## WHAT YOU SHOULD DO
Reproduce, word for word, the full review of Alcest's Écailles de Lune that follows.

## EXCERPT
Alcest – Écailles de Lune

Alcest serve as a less ubiquitous example of a modern obsession with the macabre. Melodrama, self-pity, the lingering fascination with death, distorted minor chords, these all seem to be the norm nowadays, even in pop circles. For every Beatles or U2 wannabe you find, there’s another handful of Breaking Benjamins and Evanescences (hopefully their name will prove prophetic someday) right around the corner, romanticizing spiteful break-ups and stocking the t-shirt shelves at your local Hot Topic. And each of these bands, Alcest among others excluded, sings as if they’re suffering at the hands of some Olympian torture, though I’m sure most of their real life woes amount to little more than a slight reprimand from dad for not taking the trash out on time.

In my honest opinion, the only thing more insufferable than listening to a bunch of kids prattle on about how miserable their average lives are (besides reading a Rolling Stones’ Albums of the Year list) is listening to an hour’s worth of prefabricated singles littered with such ranting, with lyrics specific enough to be understood as an exalted form of bitching and vague enough to ultimately mean absolutely nothing, or at least not to someone who has never subjected themselves to such mental self-depreciation. Their “pain” is equaled only by my own, gripped by the merciless hand of the uninspired monotony they plow out in every neat 4-minute song that just clambers for radio play. Fortunately, it is possible for a group of musicians to make music that’s both brutal and cathartic without sounding absolutely pitiful. Alcest is such a group.

## RECORDED INFORMATION
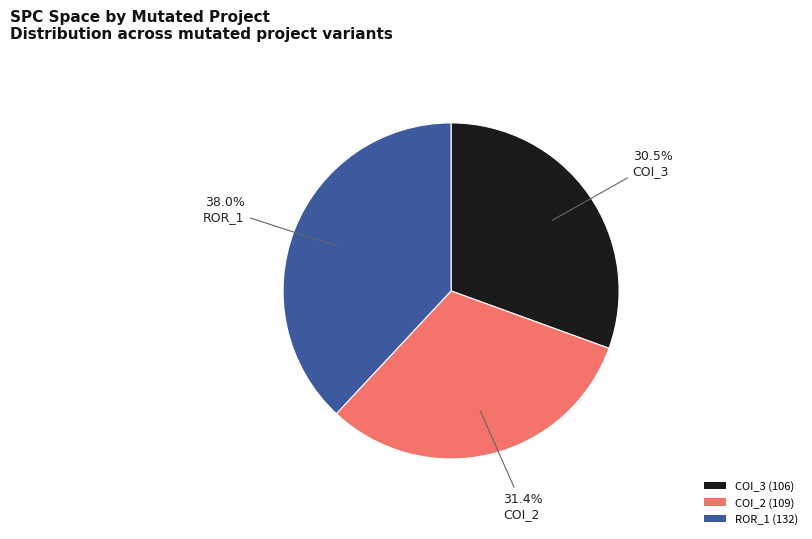

Is there any slice that represents more than half of the pie?

No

## TASK SOLUTION
Alcest – Écailles de Lune

Alcest serve as a less ubiquitous example of a modern obsession with the macabre. Melodrama, self-pity, the lingering fascination with death, distorted minor chords, these all seem to be the norm nowadays, even in pop circles. For every Beatles or U2 wannabe you find, there’s another handful of Breaking Benjamins and Evanescences (hopefully their name will prove prophetic someday) right around the corner, romanticizing spiteful break-ups and stocking the t-shirt shelves at your local Hot Topic. And each of these bands, Alcest among others excluded, sings as if they’re suffering at the hands of some Olympian torture, though I’m sure most of their real life woes amount to little more than a slight reprimand from dad for not taking the trash out on time.

In my honest opinion, the only thing more insufferable than listening to a bunch of kids prattle on about how miserable their average lives are (besides reading a Rolling Stones’ Albums of the Year list) is listening to an hour’s worth of prefabricated singles littered with such ranting, with lyrics specific enough to be understood as an exalted form of bitching and vague enough to ultimately mean absolutely nothing, or at least not to someone who has never subjected themselves to such mental self-depreciation. Their “pain” is equaled only by my own, gripped by the merciless hand of the uninspired monotony they plow out in every neat 4-minute song that just clambers for radio play. Fortunately, it is possible for a group of musicians to make music that’s both brutal and cathartic without sounding absolutely pitiful. Alcest is such a group.